Key points to take away from today's speech are:
Sharma confirms there were 85,293 COVID-19 tests carried out yesterday - short of the 100,000 target the government has been trying to hit since the start of May.
Sharma runs through the new rules coming into effect in England on Wednesday - including that people who cannot work from home should start going into work, so long as it is safe to do so. And that people can meet one other person from outside their household outside.
From the start of June some children may start being able to go back to school and businesses might be able to re-open. From 4 July, some hospitality companies may be able to restart.
Sharma confirms the HSE is cutting an increased budget of 10% - that will go to pay for extra call centre staff, inspectors and equipment if needed.
Prof Powis says it's "critical" people continue following social distancing rules. "The benefits of doing that have been clear," he says.
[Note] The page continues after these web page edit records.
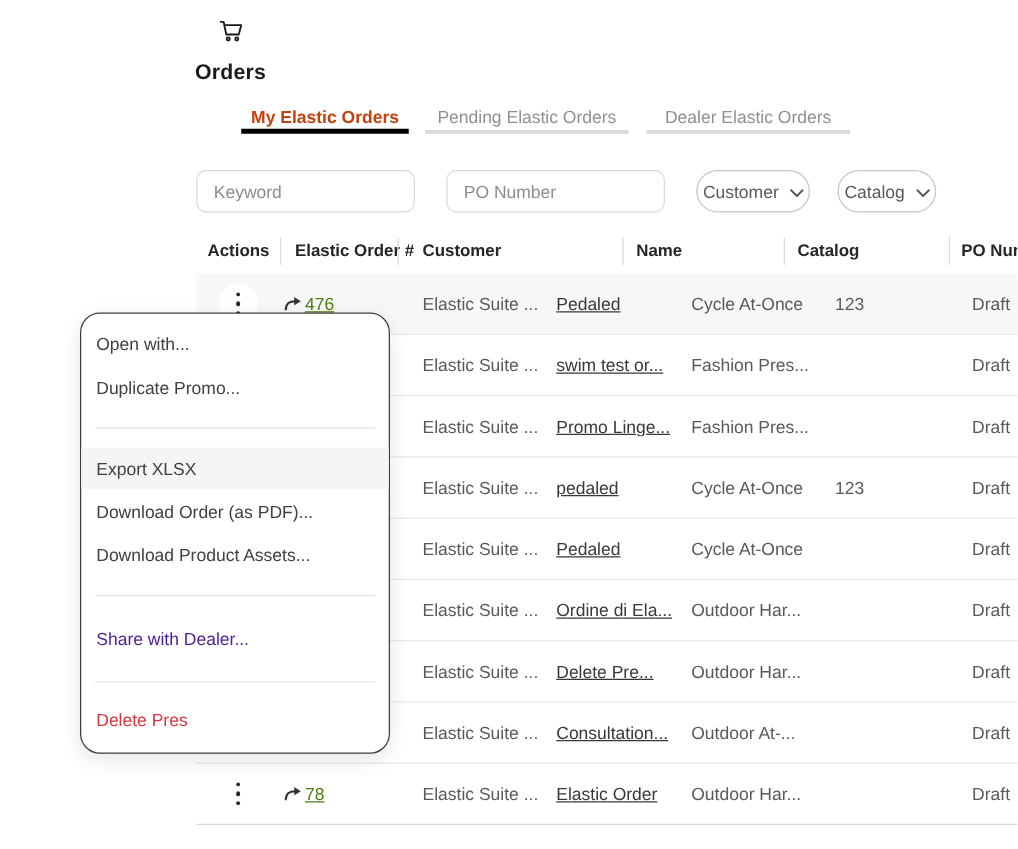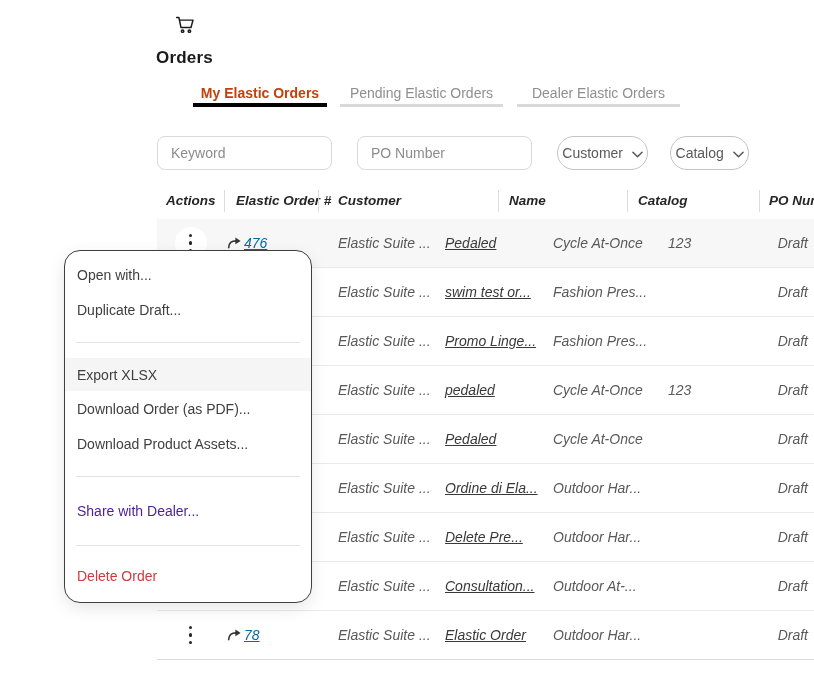--- a/index.html
+++ b/index.html
@@ -46,7 +46,7 @@
   .chevron svg { display:block; margin-top:2px; }
 
   
-  .orders-table { position:absolute; left:157px; top:183px; width:657px;font-style:italic; }
+  .orders-table { position:absolute; left:157px; top:183px; width:657px; }
   .thead { display:flex; height:36px; align-items:center; }
   .th { font-weight:700; font-size:13.5px; color:#262626; white-space:nowrap; overflow:visible; height:22px; line-height:22px; }
   .th + .th { border-left:1px solid #dcdcdc; }

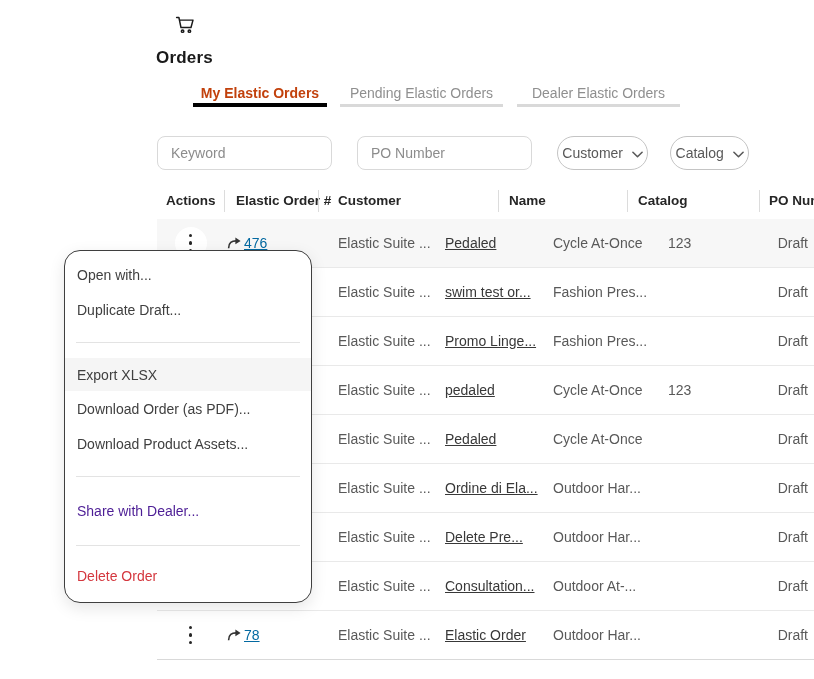--- a/index.html
+++ b/index.html
@@ -74,7 +74,7 @@
   .kebab { display:flex; flex-direction:column; gap:4px; }
   .kebab i { width:3.5px; height:3.5px; border-radius:50%; background:#262626; display:block; }
 
-  .order-link { display:inline-flex; align-items:center; gap:2px; color:#0369a1; text-decoration:none; cursor:pointer; }
+  .order-link { display:inline-flex; align-items:center; gap:2px; color:#4d7c0f; text-decoration:none; cursor:pointer; }
   .order-link .order-num { text-decoration:underline; }
   .name-link { color:#383838; text-decoration:underline; cursor:pointer; }
 

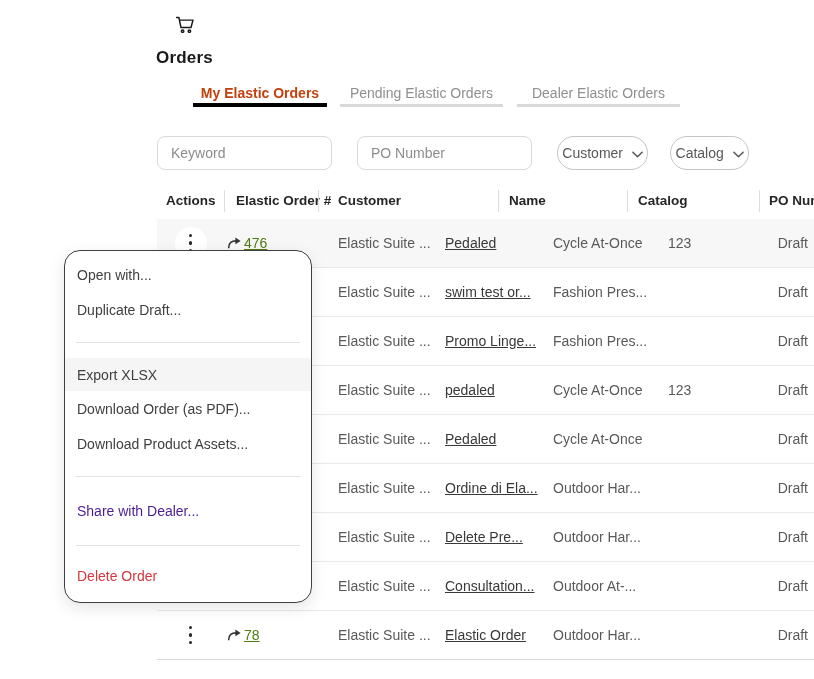--- a/index.html
+++ b/index.html
@@ -404,7 +404,7 @@
 
 <div class="context-menu">
     <div class="menu-item normal">Open with...</div>
-    <div class="menu-item normal">Duplicate Draft...</div>
+    <div class="menu-item normal">Duplicate Promo...</div>
     <div class="menu-divider dv1"></div>
     <div class="menu-item hover">Export XLSX</div>
     <div class="menu-item normal">Download Order (as PDF)...</div>

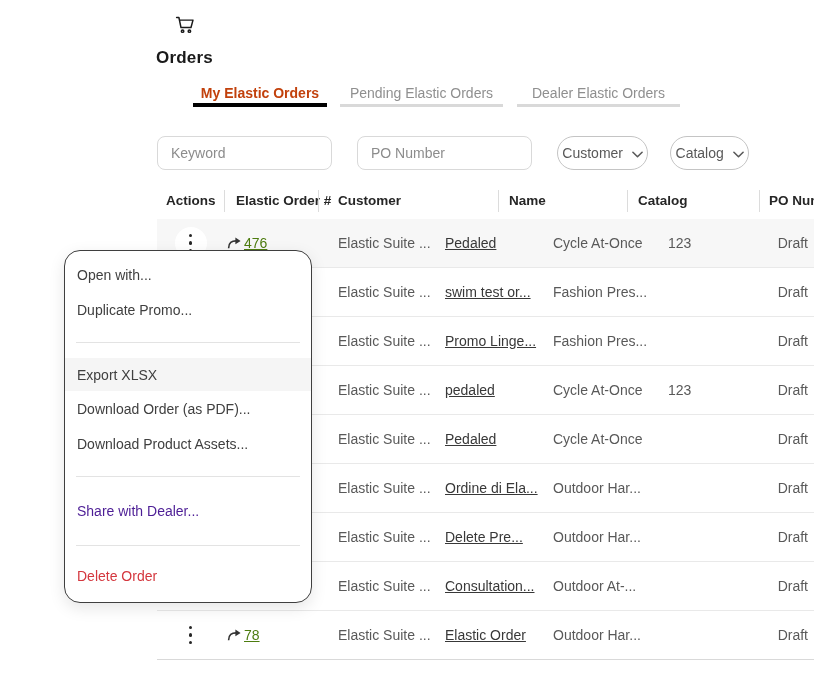--- a/index.html
+++ b/index.html
@@ -412,7 +412,7 @@
     <div class="menu-divider dv2"></div>
     <div class="menu-item disabled">Share with Dealer...</div>
     <div class="menu-divider dv3"></div>
-    <div class="menu-item danger">Delete Order</div>
+    <div class="menu-item danger">Delete Pres</div>
   </div>
 
 </body></html>

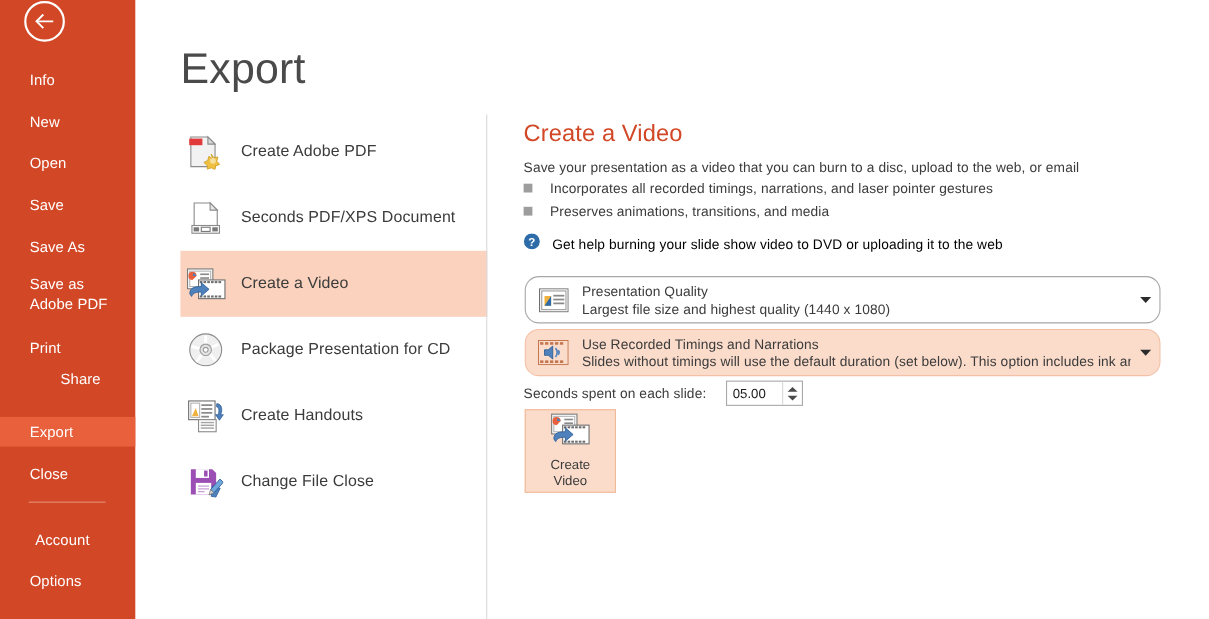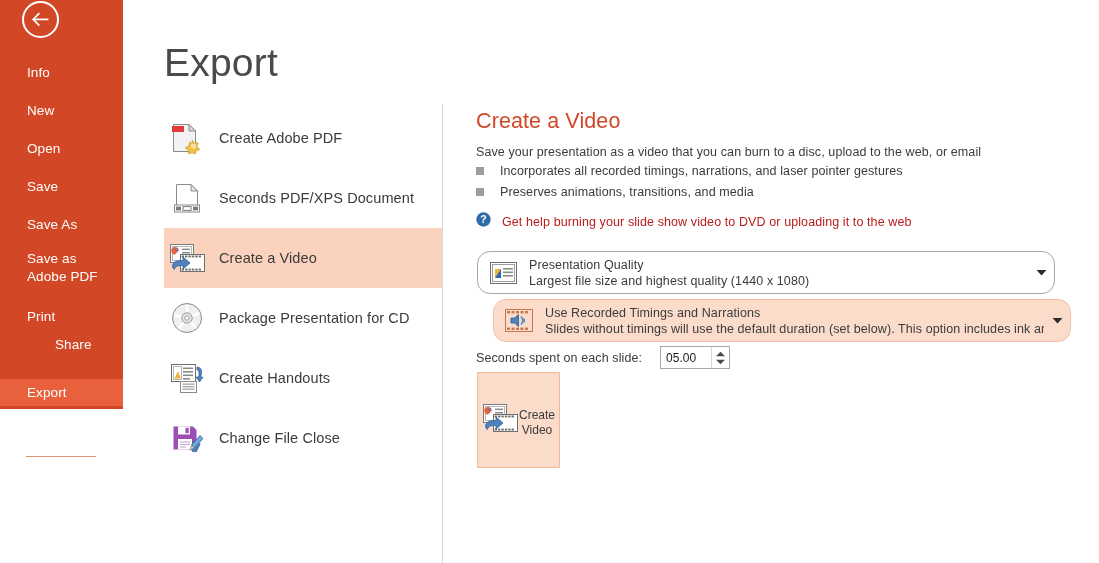--- a/index.html
+++ b/index.html
@@ -15,7 +15,7 @@
   
   #sidebar {
     position: absolute; left: 0; top: 0;
-    width: 123px; height: 409px;
+    width: 123px; height: 563px;
     background: #d24726;
   }
   #back-button {

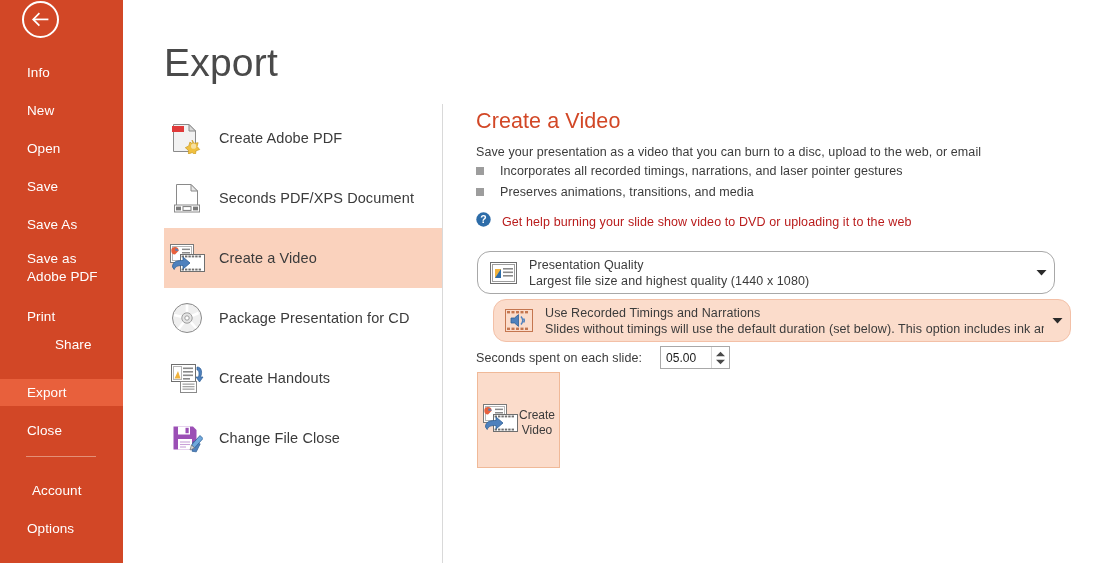--- a/index.html
+++ b/index.html
@@ -107,7 +107,7 @@
     display: flex; align-items: center;
   }
   #help-link-row .help-text {
-    font-size: 12.5px; color: #b91c1c;
+    font-size: 12.5px; color: #000000;
     margin-left: 11px; cursor: pointer;
     letter-spacing: .1px;
   }

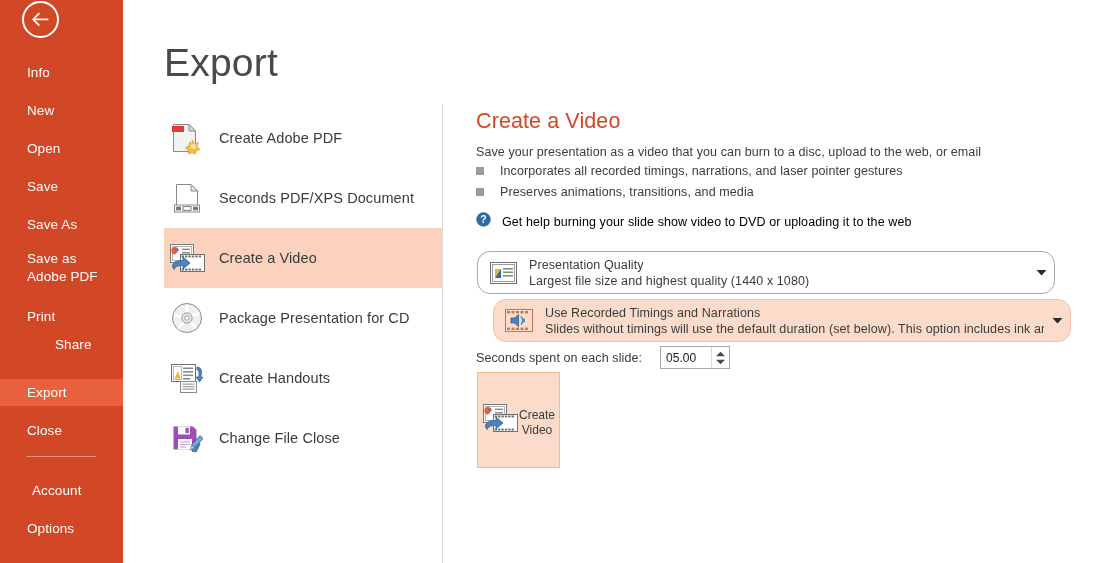--- a/index.html
+++ b/index.html
@@ -362,7 +362,7 @@
   </span>
 </div>
 
-<div class="combo highlight" style="top:299px;margin-left:16px;">
+<div class="combo highlight" style="top:299px;">
   <span class="cb-icon">
     <svg width="28" height="23" viewBox="0 0 28 23">
       <rect x="0.5" y="0.5" width="27" height="22" fill="none" stroke="#c4764f"></rect>

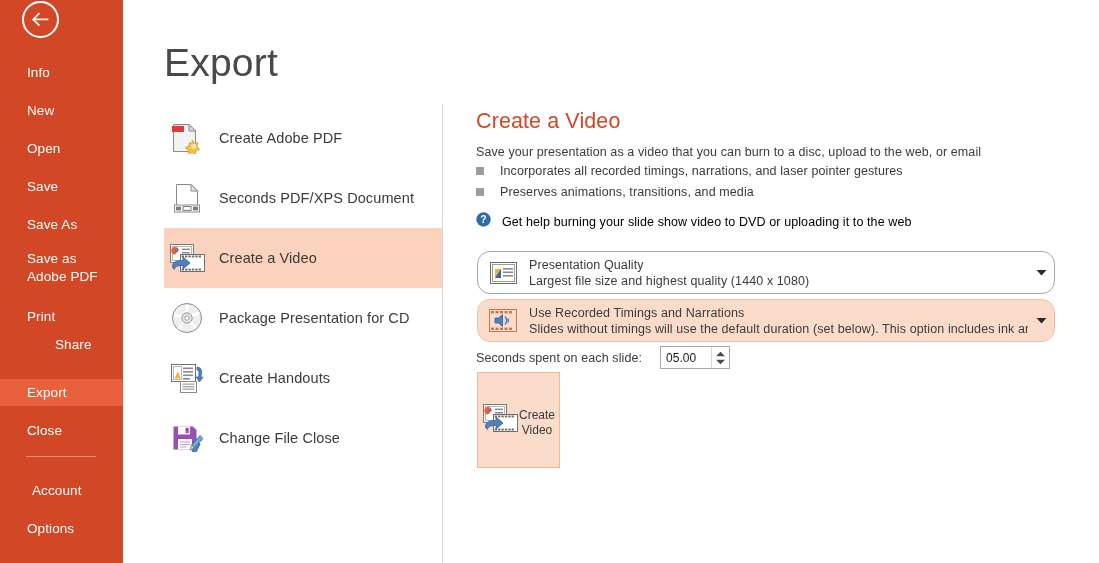--- a/index.html
+++ b/index.html
@@ -159,9 +159,9 @@
   
   #create-video-button {
     position: absolute; left: 477px; top: 372px;
-    width: 83px; height: 96px;
+    width: 83px; height: 76px;
     background: #fbdccb; border: 1px solid #f0b998;
-    display: flex; flex-direction: row;
+    display: flex; flex-direction: column;
     align-items: center; justify-content: center;
     cursor: pointer;
   }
Turning to the slides that show daily data tracked by the government, he says public transport use continues to be lower than normal. The number of daily confirmed cases is "static" and that is "good news" for making sure the NHS has enough capacity, he adds.
Prof Powis adds the shielded group - such as people with cancer, organ transplants, severe lung conditions - it's been "really important" that during the first peak they have been protected.
He adds "We will need to continue doing that as we get through the next few weeks. Clearly that will need to be kept under review. We are not through this yet - the virus is still circulating... While it is in the community, those at highest risk are still vulnerable."
Sharma is asked what happens if companies can't contribute to fund the furlough scheme after July, as they've been told to to make up the 80% of wages today? Sharma says the scheme has been "really welcomed" and "given people reassurance". He adds the chancellor will "set out more details later in the month on this issue".
Sharma insists "we are providing that support" but he is constantly talking to firms about what they need. Pressed on care homes particularly, which can hardly furlough staff who are needed now more than ever, Sharma says the government is getting personal protective equipment to them and COVID-19 tests.